Publié le 13 juin 2013 par Jbcondat

Malgré le principe non bis in idem qui voudrait que l’on ne puisse être poursuivi ou puni deux fois pour des faits similaires, on sait qu’en matière d’infraction boursière et d’abus de marché, comme le délit d’initié ou la manipulation de cours, la France autorise qu’une personne fasse l’objet de doubles poursuites : par l’Autorité des marchés financiers (AMF) et par le juge pénal. Cette dualité de poursuite peut conduire à conjuguer deux sanctions à l’encontre de la même personne pour les mêmes faits. Mais qu’en est-il lorsque les deux autorités de poursuites ne parviennent pas aux mêmes conclusions ? Dans le cas de l’espèce, un dirigeant a été sanctionné par l’AMF et la Cour d’appel de Paris pour diffusion d’informations fausses ou trompeuses lors de l’introduction en Bourse de sa société.

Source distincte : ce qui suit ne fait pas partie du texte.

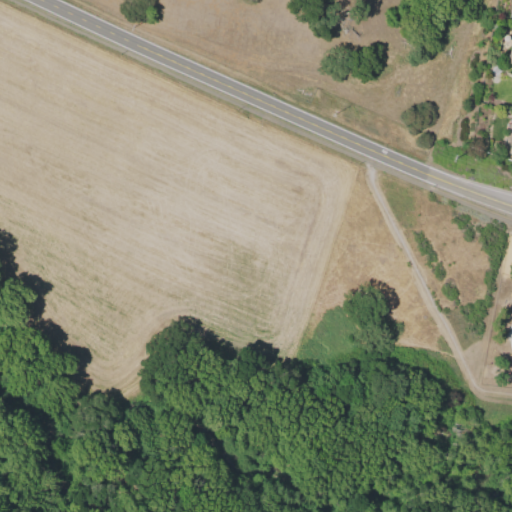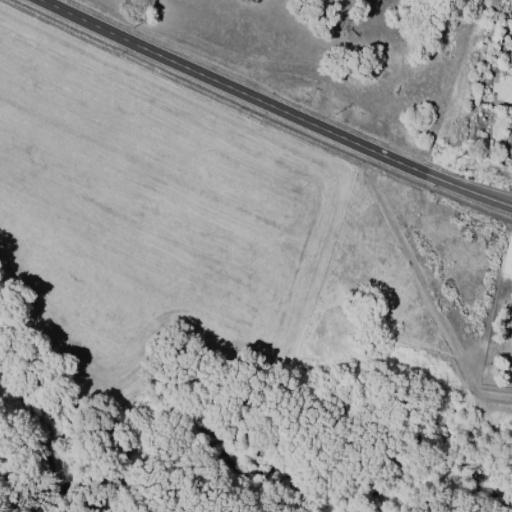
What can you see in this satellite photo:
building: (510, 56)
building: (510, 58)
road: (274, 108)
building: (510, 149)
building: (511, 152)
crop: (236, 184)
park: (232, 299)
road: (126, 476)
river: (259, 479)
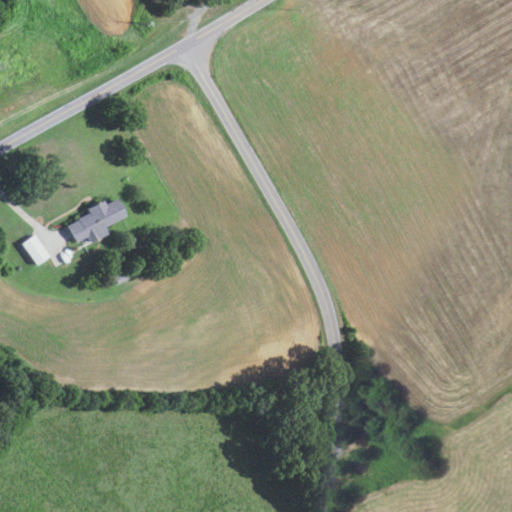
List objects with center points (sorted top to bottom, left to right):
road: (192, 19)
road: (127, 72)
road: (27, 216)
building: (94, 218)
building: (90, 220)
building: (33, 247)
building: (30, 249)
road: (306, 262)
building: (16, 267)
building: (116, 276)
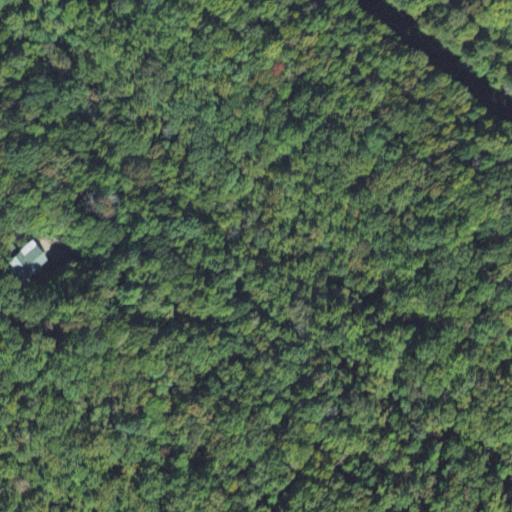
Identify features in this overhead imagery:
building: (23, 265)
road: (172, 418)
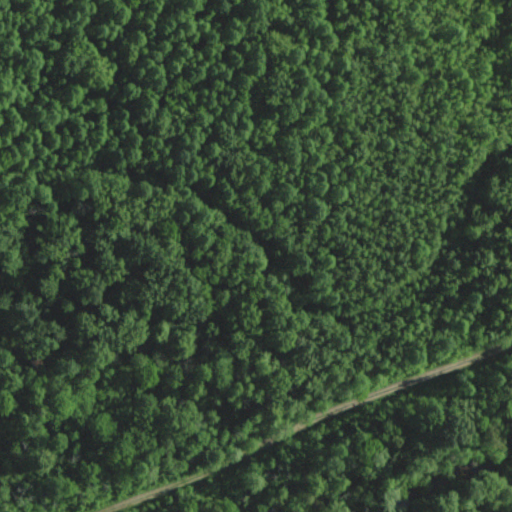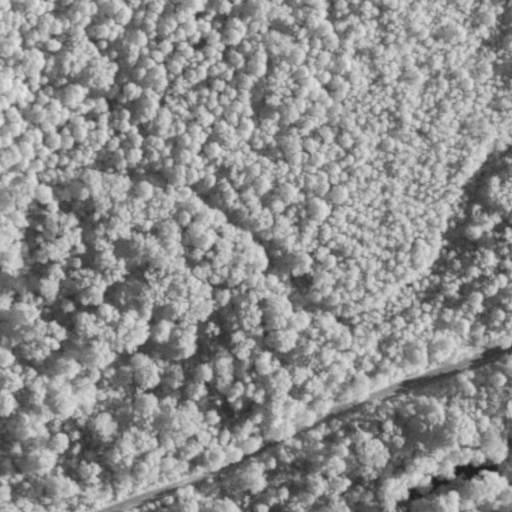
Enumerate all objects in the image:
road: (313, 418)
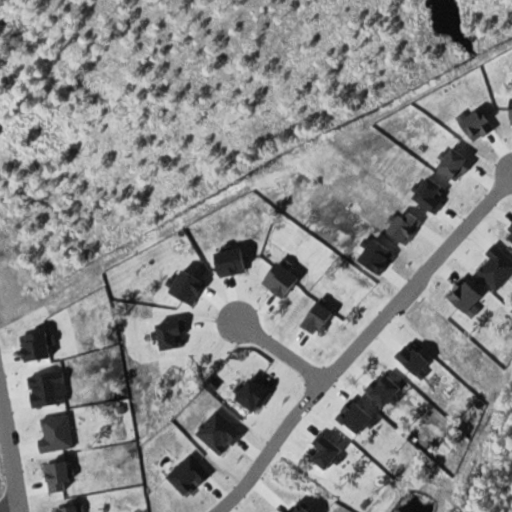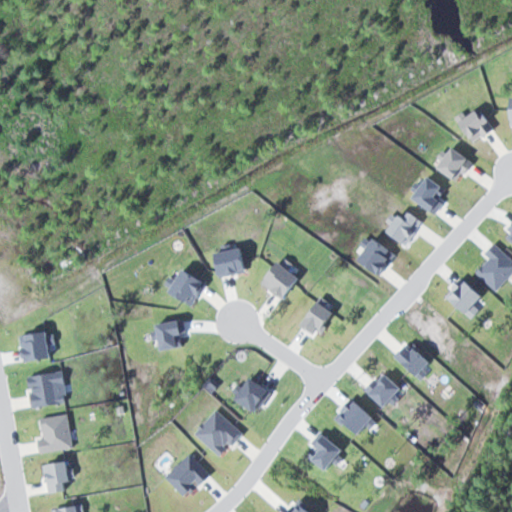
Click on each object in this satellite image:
road: (6, 473)
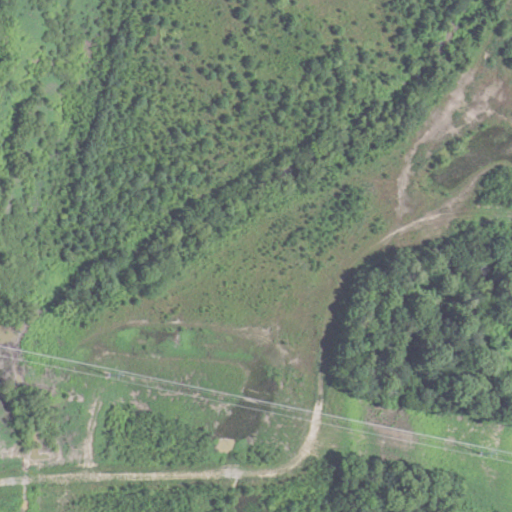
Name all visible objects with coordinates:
power tower: (112, 364)
power tower: (484, 447)
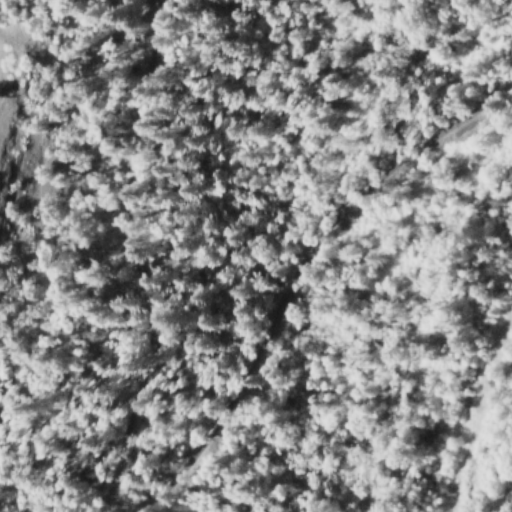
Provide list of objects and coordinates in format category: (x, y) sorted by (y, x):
building: (0, 49)
road: (476, 405)
road: (157, 493)
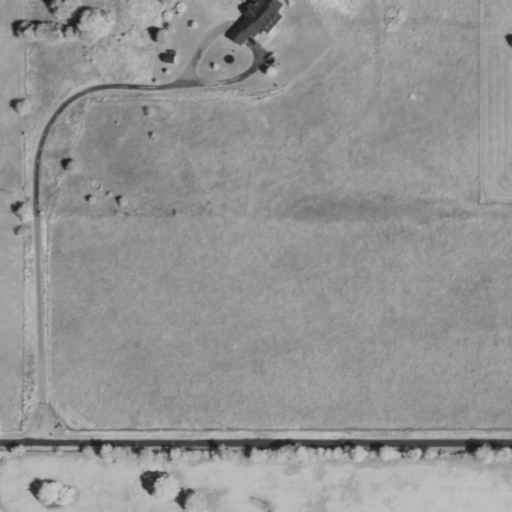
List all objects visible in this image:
building: (262, 19)
road: (36, 192)
road: (178, 404)
road: (255, 444)
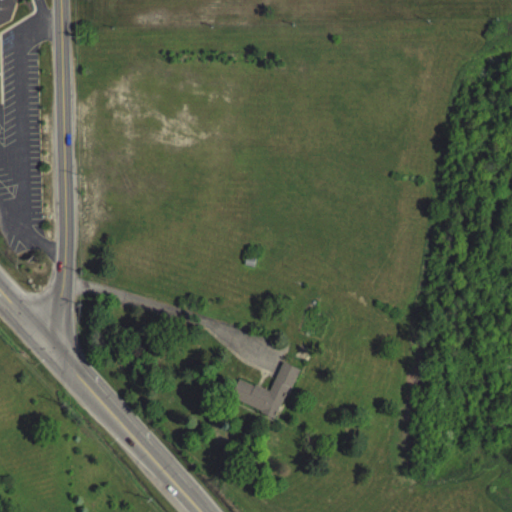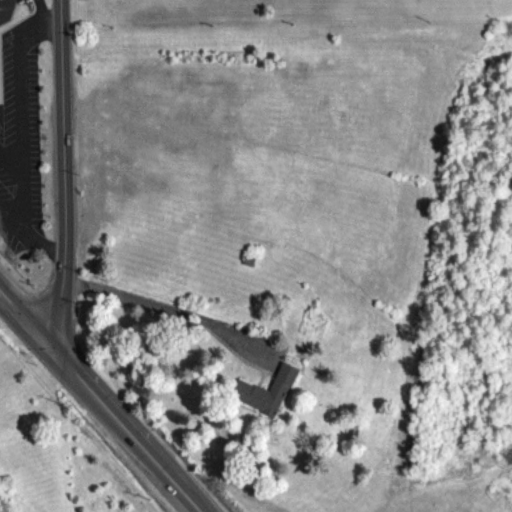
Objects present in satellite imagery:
building: (417, 0)
building: (5, 11)
road: (41, 11)
building: (6, 12)
road: (18, 110)
road: (60, 142)
road: (10, 218)
road: (42, 245)
building: (311, 306)
road: (174, 316)
road: (56, 320)
road: (26, 326)
traffic signals: (52, 355)
building: (266, 395)
building: (264, 396)
road: (83, 419)
road: (122, 433)
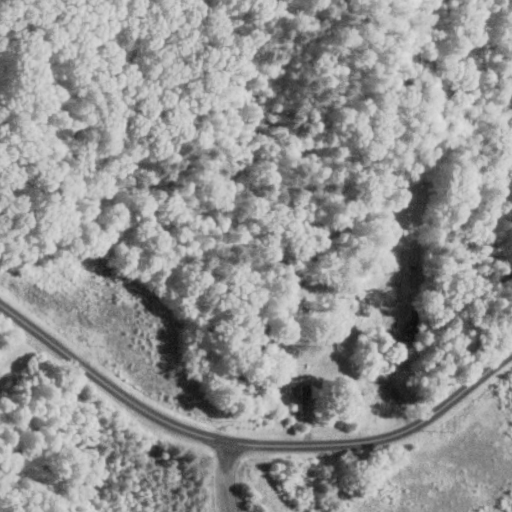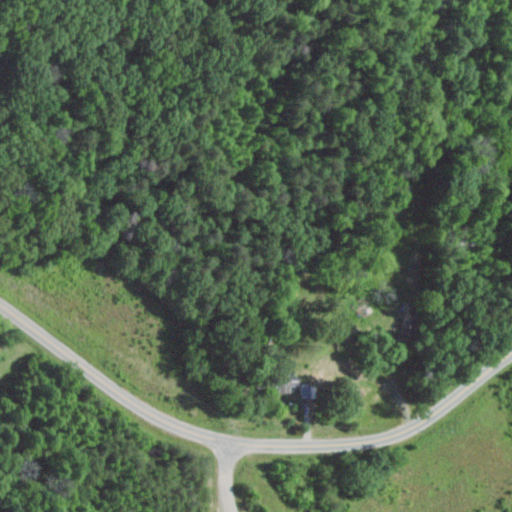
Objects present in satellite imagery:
building: (286, 383)
building: (308, 390)
road: (249, 441)
road: (226, 475)
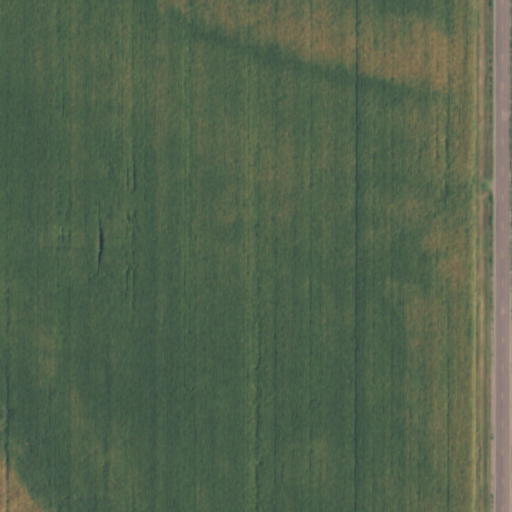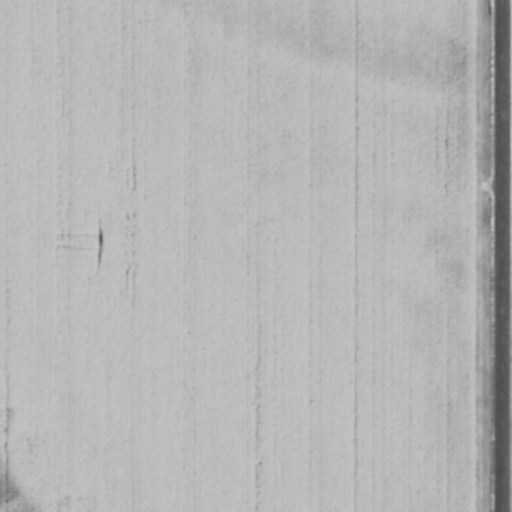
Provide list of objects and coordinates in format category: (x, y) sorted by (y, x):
crop: (234, 255)
road: (502, 256)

Plus tard, un juge d’instruction saisi des mêmes faits a considéré qu’il n’y avait pas lieu de poursuivre pénalement ce même dirigeant. Ce dernier a saisi la Cour de cassation de cette contradiction, invoquant l’article 618 du CPC (annulation de l’une ou des deux décisions en présence d’une contrariété de jugements). Les deux décisions semblent inconciliables puisque la première déclare le dirigeant coupable d’un fait de diffusion d’informations trompeuses au marché et la seconde décision le déclare non coupable. Sans grande surprise, la Cour de cassation vient de rejeter l’argument considérant que les deux décisions ne sont pas inconciliables dans leur exécution. Autrement dit, la Haute Cour admet que deux décisions de justice puissent statuer différemment, voire à l’opposé, sur les mêmes faits. Pour encourir l’annulation, l’inconciabilité suppose que les deux décisions ne puissent recevoir simultanément exécution. En effet, même si elles semblent incohérentes juridiquement, l’important est que techniquement, leur exécution soit possible. La possibilité ainsi confirmée pour l’AMF et le juge pénal de trancher différemment sur des mêmes faits démontre une fois encore ce que la coexistence de deux autorités de poursuites constitue pour le justifiable : un double péril.

Sources : Les Echos, p. 32, 6 mars 2013.